I've taken away several lessons from this year's experiments.  The summer's abundance or lack thereof has given me lots to ponder.  With each lovely tomato that we've eaten (there haven't been that many so we've savored each one) I've become more decided that my tomato growing days are over for this period of my life.  I have tried for 3 years now and though each year has proven more successful than the last I think overall I can find a much better use for my time elsewhere.  Because of the heat on our deck the tomatoes require more attention than normal.  I'd rather be sewing than doting on tomatoes.  Especially when I have such wonderful options from the farmer's market in terms of heritage varieties and the like.

Our peas were great this year although no english shelling peas next year.  Just the snap ones will do for our summer snacks.  I'd need double to triple the production I did this year with the shelling peas to make it worthy of my time. 

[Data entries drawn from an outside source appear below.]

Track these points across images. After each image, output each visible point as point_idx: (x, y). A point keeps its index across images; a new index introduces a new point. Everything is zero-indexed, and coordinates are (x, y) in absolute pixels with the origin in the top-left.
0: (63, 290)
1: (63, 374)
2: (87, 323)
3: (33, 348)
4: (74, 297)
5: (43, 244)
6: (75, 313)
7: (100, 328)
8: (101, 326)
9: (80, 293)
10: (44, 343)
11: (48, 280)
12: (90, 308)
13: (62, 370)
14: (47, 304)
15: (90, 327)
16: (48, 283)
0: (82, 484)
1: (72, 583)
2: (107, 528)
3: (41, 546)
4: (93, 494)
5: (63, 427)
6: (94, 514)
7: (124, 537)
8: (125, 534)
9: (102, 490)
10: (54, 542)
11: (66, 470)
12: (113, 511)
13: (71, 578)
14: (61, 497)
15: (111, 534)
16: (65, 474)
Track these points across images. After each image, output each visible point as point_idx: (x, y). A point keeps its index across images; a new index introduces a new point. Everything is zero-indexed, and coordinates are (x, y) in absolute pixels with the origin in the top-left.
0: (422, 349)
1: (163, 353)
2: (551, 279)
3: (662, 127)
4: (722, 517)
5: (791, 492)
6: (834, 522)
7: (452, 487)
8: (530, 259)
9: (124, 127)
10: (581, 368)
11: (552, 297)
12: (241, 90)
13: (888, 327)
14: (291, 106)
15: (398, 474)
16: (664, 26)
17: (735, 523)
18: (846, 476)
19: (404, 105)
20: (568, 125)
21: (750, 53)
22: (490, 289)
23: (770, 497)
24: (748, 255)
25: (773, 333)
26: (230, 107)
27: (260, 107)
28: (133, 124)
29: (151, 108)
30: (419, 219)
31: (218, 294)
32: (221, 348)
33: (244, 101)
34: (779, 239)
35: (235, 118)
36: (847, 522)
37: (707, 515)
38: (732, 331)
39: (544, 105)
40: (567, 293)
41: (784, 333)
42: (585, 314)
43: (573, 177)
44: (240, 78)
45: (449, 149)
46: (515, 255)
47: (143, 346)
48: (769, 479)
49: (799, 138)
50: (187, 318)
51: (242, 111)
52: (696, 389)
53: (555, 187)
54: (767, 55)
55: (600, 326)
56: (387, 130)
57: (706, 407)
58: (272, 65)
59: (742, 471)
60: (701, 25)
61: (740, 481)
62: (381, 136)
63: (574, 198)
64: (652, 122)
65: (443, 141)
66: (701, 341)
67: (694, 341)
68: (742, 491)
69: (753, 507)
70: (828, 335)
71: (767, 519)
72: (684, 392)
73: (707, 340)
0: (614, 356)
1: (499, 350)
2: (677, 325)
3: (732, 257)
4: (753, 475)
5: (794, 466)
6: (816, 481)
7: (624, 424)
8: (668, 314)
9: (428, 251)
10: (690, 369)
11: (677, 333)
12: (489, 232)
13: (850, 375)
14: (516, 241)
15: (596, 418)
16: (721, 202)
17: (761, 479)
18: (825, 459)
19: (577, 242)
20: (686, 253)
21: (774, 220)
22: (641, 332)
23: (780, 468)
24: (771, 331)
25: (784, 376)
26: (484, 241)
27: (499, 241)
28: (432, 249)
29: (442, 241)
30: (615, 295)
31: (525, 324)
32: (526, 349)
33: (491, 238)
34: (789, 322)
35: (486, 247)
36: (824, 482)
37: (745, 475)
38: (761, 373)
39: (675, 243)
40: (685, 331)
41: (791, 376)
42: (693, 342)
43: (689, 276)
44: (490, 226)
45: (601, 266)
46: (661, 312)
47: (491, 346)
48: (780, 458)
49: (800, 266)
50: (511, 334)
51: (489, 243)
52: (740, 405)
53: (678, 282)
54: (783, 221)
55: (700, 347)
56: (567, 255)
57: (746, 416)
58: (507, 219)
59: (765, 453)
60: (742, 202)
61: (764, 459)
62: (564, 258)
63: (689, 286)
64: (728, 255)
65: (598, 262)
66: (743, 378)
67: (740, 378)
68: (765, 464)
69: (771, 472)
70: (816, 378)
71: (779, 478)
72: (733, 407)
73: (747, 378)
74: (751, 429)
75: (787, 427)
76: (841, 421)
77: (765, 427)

The rhubarb was very abundant this year and I got many harvests from the one plant.  Next year I plan to get some manure for it in spring just to give it that extra boost it may need.  And otherwise I plan on getting more flowers for the patio next year so that my eyes and the bees and butterflies can enjoy them.  Growing food is a wonderful pursuit and I think it may take more of a central role in our family in the future.  For the next few years though I'm going to put my efforts into other areas and take advantage of the myriad of organic/biodynamic options that are all around the city.

There is still lots of work left in terms of putting all the plants to sleep and cleaning up pots for overwintering.  Last fall I got lazy and left it all out in the rain for the winter...something that I regretted this spring since carrying drenched pots of old potting soil is not fun.  I will plan out some fall days to clean up the remaining pots and also plan to cover the front bed with leaves for extra mulch and to add to the Halloween display that is in my mind's eye.  As always I'm grateful for the lessons that growing and working with the soil impart.  I hope your garden has blessed you with lessons and abundance this year.